# Work item:
Print the text of every entry below with no changes, leaving out the pictures.

# Recorded data:
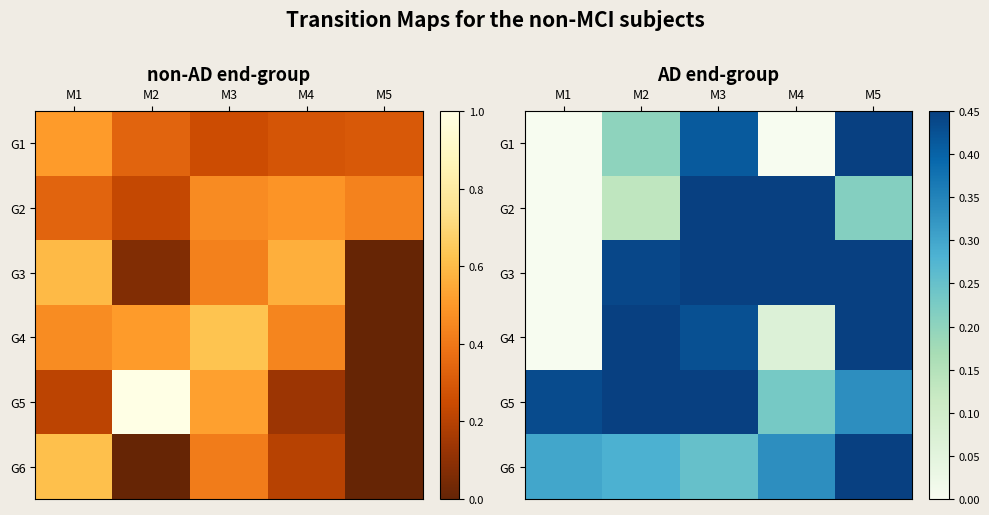

How many data points in G2 are above 0?

4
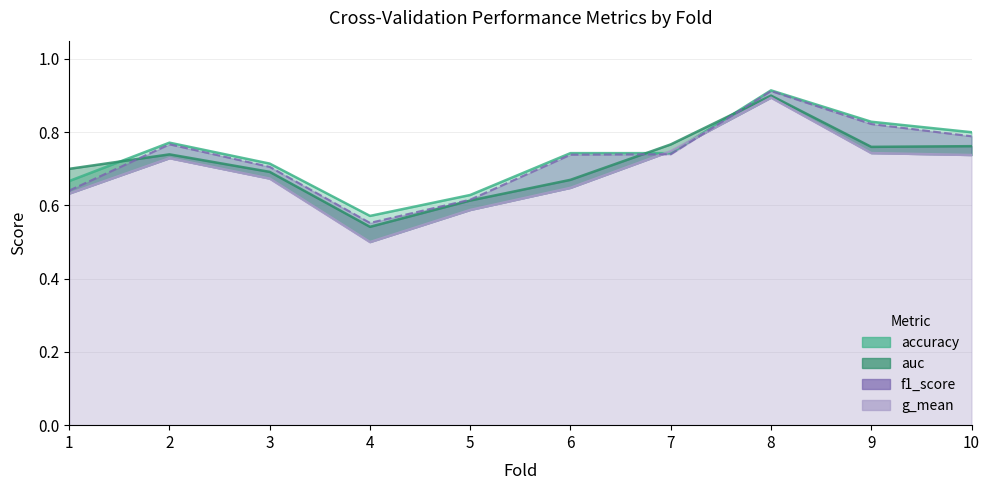

At which category does auc reach its first local valley?

4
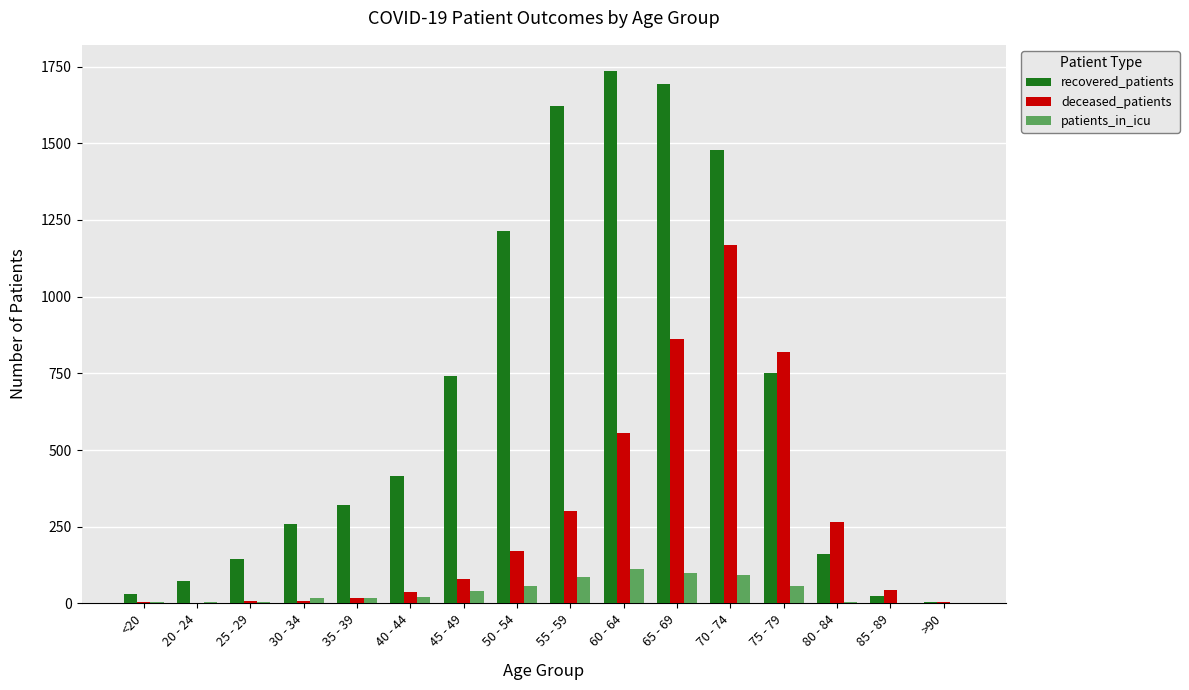

Are the bars grouped side by side (vs. stacked)?

Yes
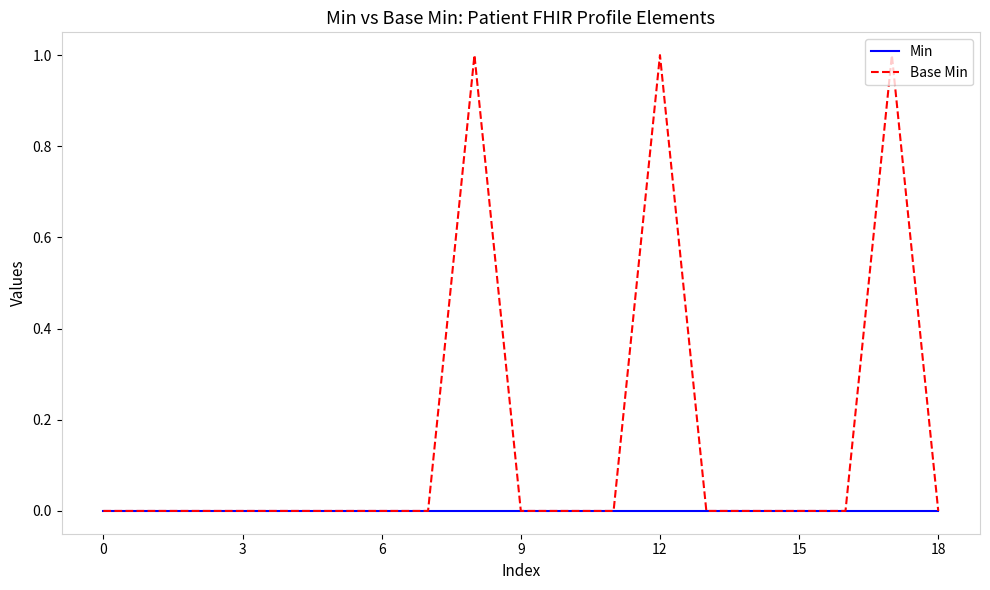

Which series has the largest total across all categories?

Base Min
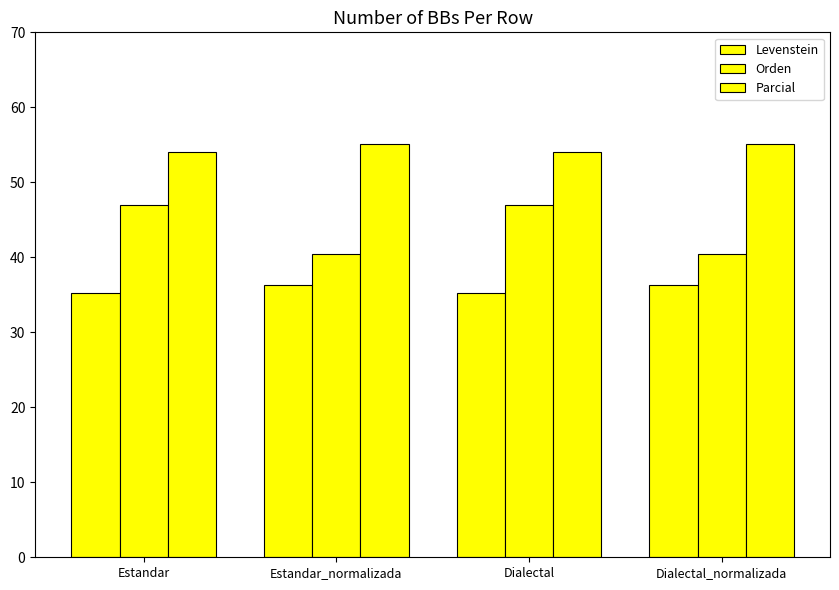

Count the number of data series in this chart.

3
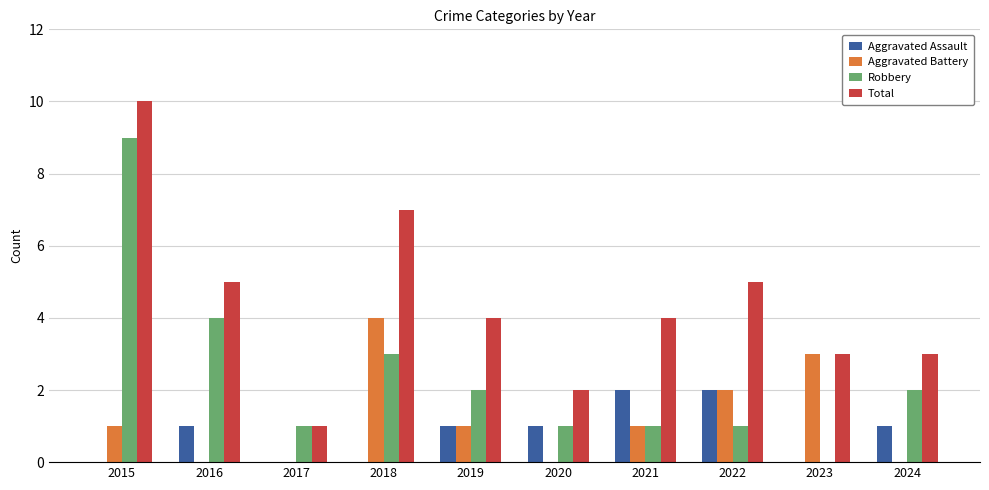

Are the bars grouped side by side (vs. stacked)?

Yes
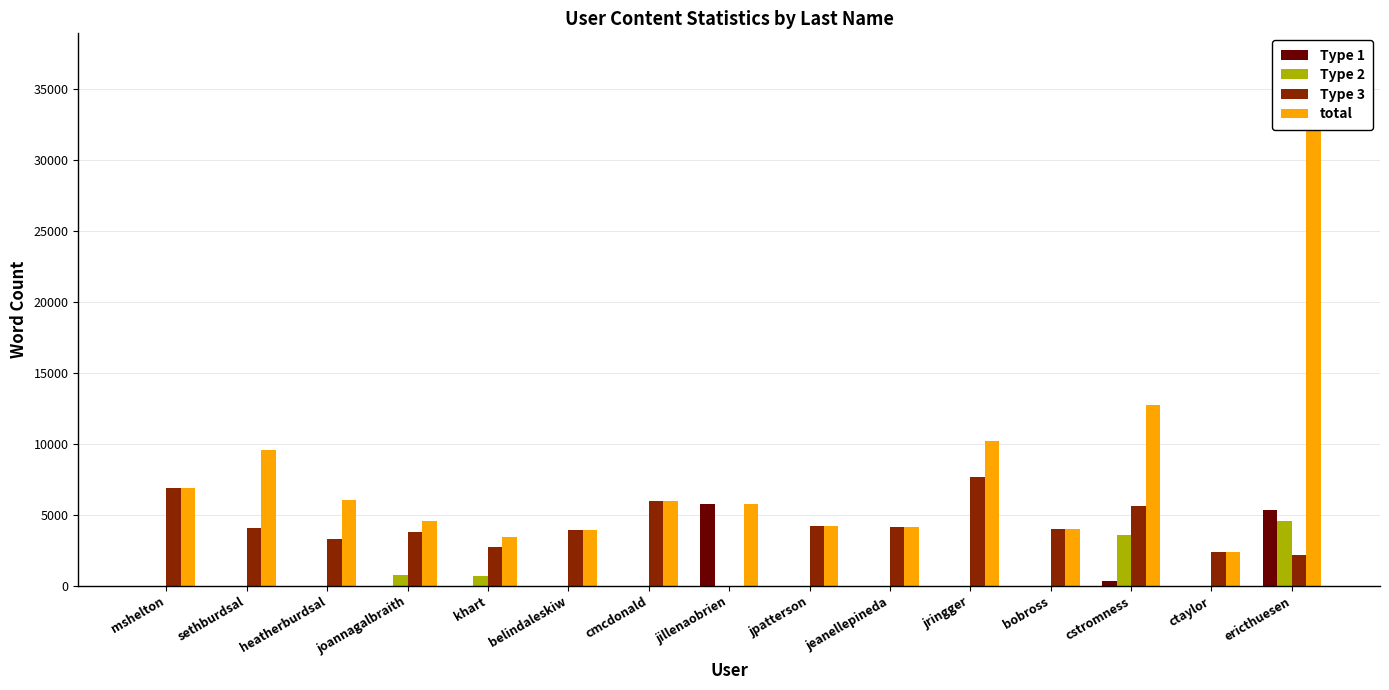

What is the label of the 2nd bar from the right?

ctaylor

# Reply:
How many data points in G2 are above 0?

4

At which category does auc reach its first local valley?

4

Are the bars grouped side by side (vs. stacked)?

Yes

Which series has the largest total across all categories?

Base Min

Count the number of data series in this chart.

3

Are the bars grouped side by side (vs. stacked)?

Yes

What is the label of the 2nd bar from the right?

ctaylor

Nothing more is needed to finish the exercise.